La pregunta emerge, entonces, prístina: ¿De quién aprendiste? Esto implica al menos, un par de reflexiones. Primero, todos aprendemos de alguien más; el autodidacta no es sino un ser humano que prefiere que su tutor no hable más que para exponer argumentos, es decir, que intercambia persona por libro. Todos somos una co-creación; el yo sólo puede comprenderse como un producto, una síntesis de fuerzas que, asaltando el espíritu del agente, llevan a cabo una guerra a muerte que dará como vencedor a uno solo, que será capaz de decirse constitutivo de la persona. Acompáñame a estar solo, dice un cantautor de muy cuestionable valía, regalándonos una frase de extraordinaria profundidad (lo que no quiere decir que su autor la entienda): hasta en la soledad somos-en-compañía. El ser humano es animal social no como posibilidad (piense el lector en la decisión de votar o no votar…, [[recordamos aquí al lector, a modo de anuncio: no salga a votar al espectáculo de la revocación de mandato]]), sino como esencia, como realidad inescapable. La sociabilidad está encarnada en el ser humano, es lo más inmediato a su yo.
Segundo, el aprendizaje no discrimina.
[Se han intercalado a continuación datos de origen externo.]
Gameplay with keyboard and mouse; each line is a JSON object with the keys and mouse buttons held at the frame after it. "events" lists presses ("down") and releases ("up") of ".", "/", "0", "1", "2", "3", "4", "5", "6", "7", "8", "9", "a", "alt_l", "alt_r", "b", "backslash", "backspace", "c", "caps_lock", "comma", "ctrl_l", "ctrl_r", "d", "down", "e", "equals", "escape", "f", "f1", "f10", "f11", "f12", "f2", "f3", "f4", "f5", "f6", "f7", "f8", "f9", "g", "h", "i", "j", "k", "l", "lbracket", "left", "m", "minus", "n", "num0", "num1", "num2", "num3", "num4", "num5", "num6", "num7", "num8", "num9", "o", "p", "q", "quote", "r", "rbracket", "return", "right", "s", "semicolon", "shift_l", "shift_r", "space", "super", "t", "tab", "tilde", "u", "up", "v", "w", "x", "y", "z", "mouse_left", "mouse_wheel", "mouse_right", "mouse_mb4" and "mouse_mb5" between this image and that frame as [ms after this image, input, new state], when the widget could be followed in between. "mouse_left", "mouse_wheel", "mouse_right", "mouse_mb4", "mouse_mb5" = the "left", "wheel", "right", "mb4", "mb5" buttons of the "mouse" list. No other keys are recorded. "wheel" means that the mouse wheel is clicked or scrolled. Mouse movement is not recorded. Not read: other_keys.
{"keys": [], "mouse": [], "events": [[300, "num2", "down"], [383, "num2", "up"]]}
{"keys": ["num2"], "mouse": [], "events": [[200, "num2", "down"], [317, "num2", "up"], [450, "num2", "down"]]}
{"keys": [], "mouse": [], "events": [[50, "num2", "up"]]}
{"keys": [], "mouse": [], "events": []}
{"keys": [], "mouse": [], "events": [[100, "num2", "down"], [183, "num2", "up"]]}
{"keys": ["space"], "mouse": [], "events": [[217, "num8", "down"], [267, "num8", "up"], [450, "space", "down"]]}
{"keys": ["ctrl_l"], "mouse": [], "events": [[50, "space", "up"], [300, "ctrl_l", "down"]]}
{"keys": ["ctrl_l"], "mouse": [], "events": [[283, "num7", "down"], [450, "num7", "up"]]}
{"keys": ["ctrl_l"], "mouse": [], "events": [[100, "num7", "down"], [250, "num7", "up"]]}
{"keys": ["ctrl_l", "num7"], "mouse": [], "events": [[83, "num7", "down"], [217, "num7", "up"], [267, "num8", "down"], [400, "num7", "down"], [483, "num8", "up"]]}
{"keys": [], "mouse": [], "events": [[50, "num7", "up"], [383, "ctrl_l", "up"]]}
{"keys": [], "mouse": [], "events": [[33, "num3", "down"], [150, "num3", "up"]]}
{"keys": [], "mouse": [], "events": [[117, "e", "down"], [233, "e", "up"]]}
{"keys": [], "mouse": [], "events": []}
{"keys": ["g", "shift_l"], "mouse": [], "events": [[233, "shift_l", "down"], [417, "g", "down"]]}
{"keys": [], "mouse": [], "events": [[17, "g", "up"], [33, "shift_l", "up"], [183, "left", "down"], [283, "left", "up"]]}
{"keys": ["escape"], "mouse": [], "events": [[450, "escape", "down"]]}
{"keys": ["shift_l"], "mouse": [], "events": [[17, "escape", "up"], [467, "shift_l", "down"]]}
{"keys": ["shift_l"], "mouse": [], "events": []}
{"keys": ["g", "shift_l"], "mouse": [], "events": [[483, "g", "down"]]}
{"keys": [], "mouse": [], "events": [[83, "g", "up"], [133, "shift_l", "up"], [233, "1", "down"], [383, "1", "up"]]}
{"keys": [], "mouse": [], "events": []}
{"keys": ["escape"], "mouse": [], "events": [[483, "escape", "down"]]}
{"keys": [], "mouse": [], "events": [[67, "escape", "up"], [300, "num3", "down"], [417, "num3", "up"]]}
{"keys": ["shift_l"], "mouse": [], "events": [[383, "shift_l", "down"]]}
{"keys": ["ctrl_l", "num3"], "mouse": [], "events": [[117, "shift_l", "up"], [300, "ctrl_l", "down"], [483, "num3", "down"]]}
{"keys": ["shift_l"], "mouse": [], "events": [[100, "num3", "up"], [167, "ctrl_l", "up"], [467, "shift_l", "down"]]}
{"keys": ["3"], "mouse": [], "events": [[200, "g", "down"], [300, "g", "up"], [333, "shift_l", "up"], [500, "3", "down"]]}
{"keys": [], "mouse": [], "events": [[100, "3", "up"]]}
Se aprende de las experiencias lo mismo que de los viajes, los libros, las revistas (Seventeen y Quién como ejemplos malditos), las redes sociales (Tik-Tok inscrito ya en la historia universal de la infamia de aquel ciego que veía demasiado), los eruditos, los fantoches, los demagogos, los puritanos, los radicales, los desplazados… y hasta de los abogados. ¿De quién aprendiste tú? es la pregunta que me parece importante lanzar hoy. No a los estudiantes. A los profesores. ¿Quién te enseñó a pensar, a sentir, a empatizar, a juzgar, a criticar, a leer, a analizar…? ¿Quién te hizo ser ese ser que eres tú mismo, a partir de historias o experiencias u horrores? Hoy más que nunca me parece fundamental la pregunta, hoy que los estudiantes (y, seamos honestos, algunos profesores) han renunciado al milagro de la lectura, quedándose con lo que ya tienen, cómodos en sus certezas, sus prejuicios, sus supersticiones. ¿Quién te hizo: tu padre, tu madre, un profesor, un ídolo musical, una pareja tóxica? La boca habla de lo que se le ha enseñado a decir. Nadie nació políglota: todos fuimos presentados a complejísimos juegos de lenguaje que adoptamos paulatinamente y que se convirtieron no en una herramienta, sino en nuestra razón misma, no en posibilidad sino en el acto de ser-sí-mismo.
Quisiera aquí detenerme y lanzar un reto. Querido lector, pregúntate: ¿De quién aprendiste? ¿Fue Disney y su espectacular vacuidad, las redes sociales, o las grandes obras del espíritu humano? Y, a partir de ello, ¿qué canción escribirías tú?